Pierre-Jules Hetzel, o editor de Júlio Verne, tinha razão em recusar o manuscrito de ``Paris no Século 20". Para Hetzel, citado por Piero Gondolo della Riva (que recuperou o texto em 1986 e cujo prefácio original foi publicado na edição brasileira), não há na obra ``nem uma única questão de futuro sério resolvida, uma crítica que não pareça um ataque já feito e refeito". Uma observação à margem do manuscrito, também citada no prefácio, toca numa questão fundamental: ``Hoje, ninguém acreditará em sua profecia." Isso na década de 60 do século passado.
Nesta obra da juventude, escrita entre 1863 e 1870, posterior a ``Cinco Semanas em um Balão" e anterior a ``Capitão Hatteras", Verne (1828-1905) se embrenha em uma espécie de ficção sociopolítica. Esquece a aventura, a imaginação sem limites, a vontade de desvendar mundos inexplorados e se lança na árdua tarefa de projetar o mundo cem anos à frente.
Verne ainda surpreende o leitor do século 20 -adulto ou infantil- pela precisão e pertinência em suas antecipações relativas a máquinas, engenhos e artefatos. Com aparência falsamente divinatória, essa capacidade de prever e descrever o que estava por vir provinha não do fato de Verne estar à frente de seu tempo, mas justamente do seu contrário.
``Paris do Século 20" mostra como Verne era um homem entranhado em seu tempo. Tão impregnado estava pela euforia das descobertas, pelas maravilhas proporcionadas pela revolução científica do século 19, que ele, ávido leitor de boletins de sociedades científicas, pôde pensar adiante daquilo que estava diante de seus olhos, em todas aquelas promessas mecânicas, hidráulicas e elétricas que se anunciavam. Verne conhecia tão profundamente seu mundo que a partir dele entrevia os próximos.
É pelo mesmo motivo que Verne fracassa miseravelmente em outro sentido. Quando tenta imaginar o futuro das relações sociais, das instituições, do imaginário, enfim, tudo o que não tenha engrenagens nem arruelas, ele pensa com o espírito de seu século. Para Verne, a cultura e a sociedade iriam seguir o mesmo caminho das máquinas e das instâncias que as controlam.

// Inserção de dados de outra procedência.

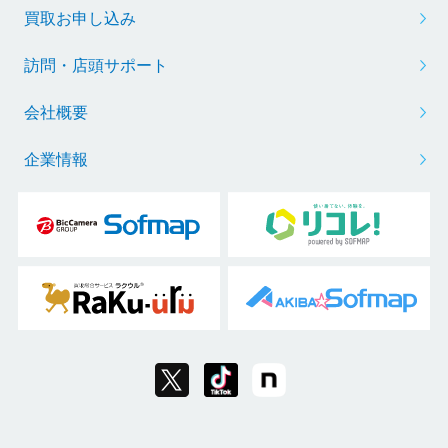
買取お申し込み
訪問・店頭サポート
会社概要
企業情報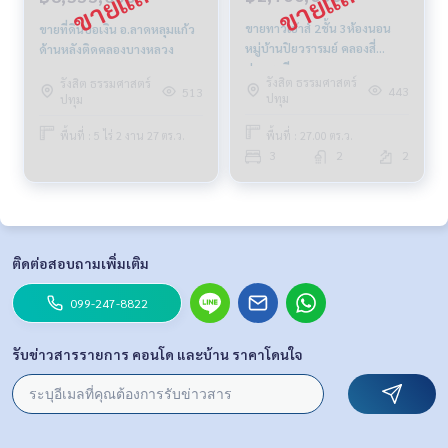
ขายทาวเฮ้าส์ 2ชั้น 3ห้องนอน
ขายที่ดินบ่อเงิน อ.ลาดหลุมแก้ว
หมู่บ้านปิยวรารมย์ คลองสี่
ด้านหลังติดคลองบางหลวง
ปทุมธานี
รังสิต ธรรมศาสตร์
รังสิต ธรรมศาสตร์
443
513
ปทุม
ปทุม
พื้นที่ : 27.00 ตร.ว.
พื้นที่ : 5 ไร่ 2 งาน 27 ตร.ว.
3
2
2
ติดต่อสอบถามเพิ่มเติม
099-247-8822
รับข่าวสารรายการ คอนโด และบ้าน ราคาโดนใจ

A equação de produtividade e eficiência se estende para a escola, para as relações humanas e até para a identidade sexual. A lógica comercial e empresarial impera a tal ponto que eliminou tudo o que é inútil para o bom funcionamento dessa imensa fábrica que se tornou o mundo, incluindo aí guerra, exército e diplomacia. O brilho do progresso é tanto que provoca em Verne uma cegueira: duas guerras mundiais e dezenas de conflitos locais separam a Paris de Verne da Paris real na década de 60.
Nessa Paris de ``cem mil lanternas", um jovem poeta, Michel Dufrénoy, luta para sobreviver e se adaptar a esse mundo árido, onde a arte morreu e as mulheres ``passaram para o gênero masculino e hoje não valem o olhar de um artista nem a atenção de um amante". Os subversivos, para Verne, serão aqueles que, como o tio Huguenin e Quinsonnas, as almas gêmeas de Dufrénoy, cultivarão a literatura, a música e o amor, tal e qual no século 19.
Avançado na ciência e conservador na compreensão do gênero humano, Verne profetizou um mundo congelado no passado.